Oui. Les points d’eau se raréfiaient par ici. Elle-même était venue y abreuver sa jument. C’était le coin idéal, pour une troupe de crapules organisées, pour faire boire leur monture, en toute sécurité et impunité. Ces trois là devaient simplement être partis en éclaireurs. Et, en découvrant ce charmant lot de femmes isolées, ils avaient dû penser être tombés sur une sacrée aubaine. Selon toute logique, le reste du détachement finirait par débouler, à leur tour. Tôt ou tard.
Comme pour répondre à sa question des hennissements s’élevèrent en amont, trouant la verdure, auxquels répondit vivement sa grisette occupée à exécuter des pirouettes le long de la plage.
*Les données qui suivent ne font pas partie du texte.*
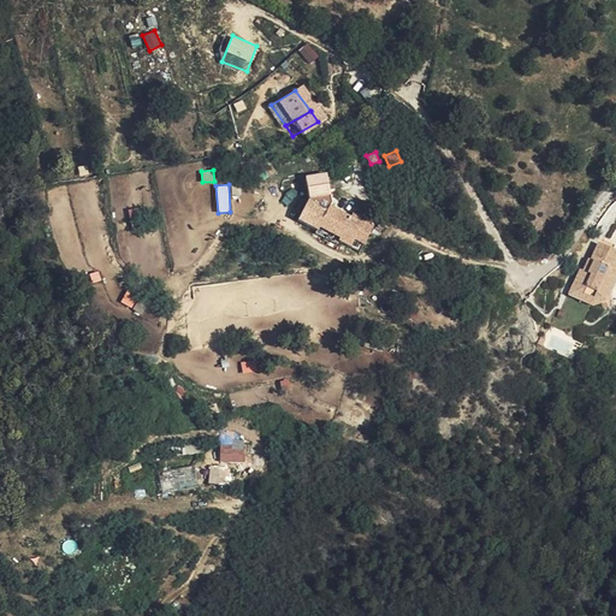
[(361,253),(371,225),(372,221),(345,212),(343,217),(321,208),(323,203),(319,197),(298,202),(290,227),(312,236),(311,238),(330,247),(335,248),(337,244),(361,253)]
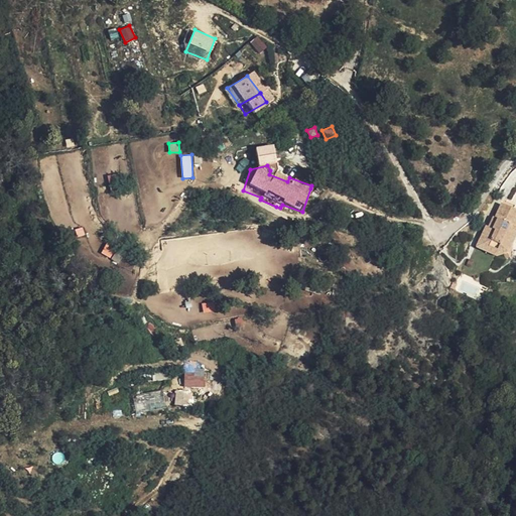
[(109,184),(118,182),(116,173),(107,175),(109,184)]
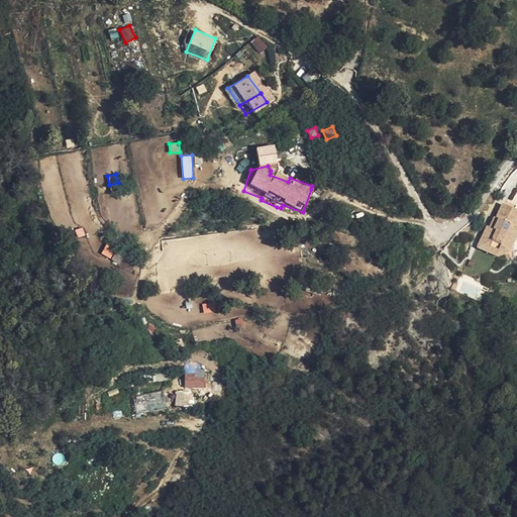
[(484,227),(474,245),(485,251),(489,246),(495,249),(494,252),(501,256),(513,233),(511,231),(516,219),(497,209),(491,220),(494,223),(490,230),(486,228),(484,227)]
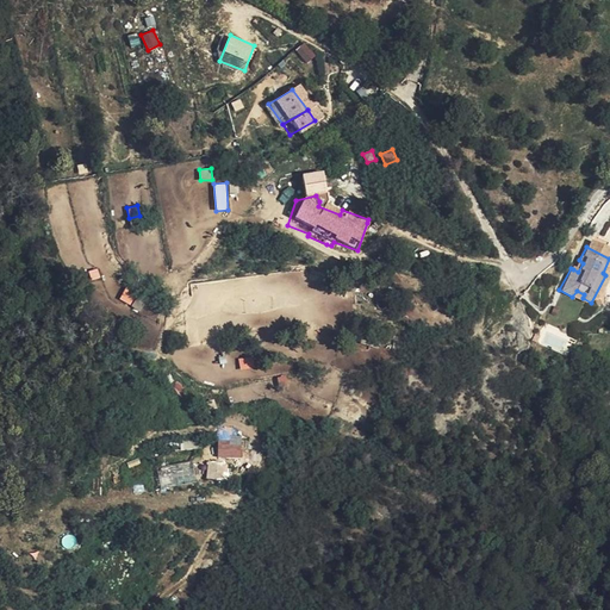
[(99,268),(87,272),(91,281),(103,279),(99,268)]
Puis d’autres éclats de voix retentirent. Mélisandre relâcha le truand, disciplinant ensuite sa crinière noire d’une main lâche. Les lamentations s’étaient presque tues, de l’autre côté du lac. Sans même y jeter un regard, la jolie brune pouvait deviner les silhouettes vierges, assujetties aux corps tyranniques des assaillants, et l’amère résignation qui régnait dans le cœur des deux pucelles.
« Si vous n’avez pas de cheval, vous êtes condamné. Vous pouvez toujours essayer de le prendre en otage pour tenter de vous en sortir, mais n’y comptez pas trop. Espérez seulement qu’il n’y a pas de sodomites dans leur groupe, lâcha-t-elle à l’intention de l’étranger au teint pâle, s’éloignant déjà vers sa propre monture d’un pas chaloupé. Vous n’êtes pas laid mais hélas ma jument ne supporte pas d’avoir des cons juchés sur son dos ! »
Son petit rire s’envola, aussi léger qu’une nuée d’oiseaux, puis son pied se glissa à l'intérieur de l’étrier et, d’une seule poussée, elle se mit en selle, toisant par la suite l’homme à la chevelure argentée, souriant doucement en coin.
« Que m’offrez-vous, pour vous sauver les fesses ? »
Sa poigne retenait l’élan impétueux de sa grisette qui piaffait d’impatience, sous elle. Elle n’aurait qu’à desserrer les doigts pour la laisser filer au galop et quitter l’endroit.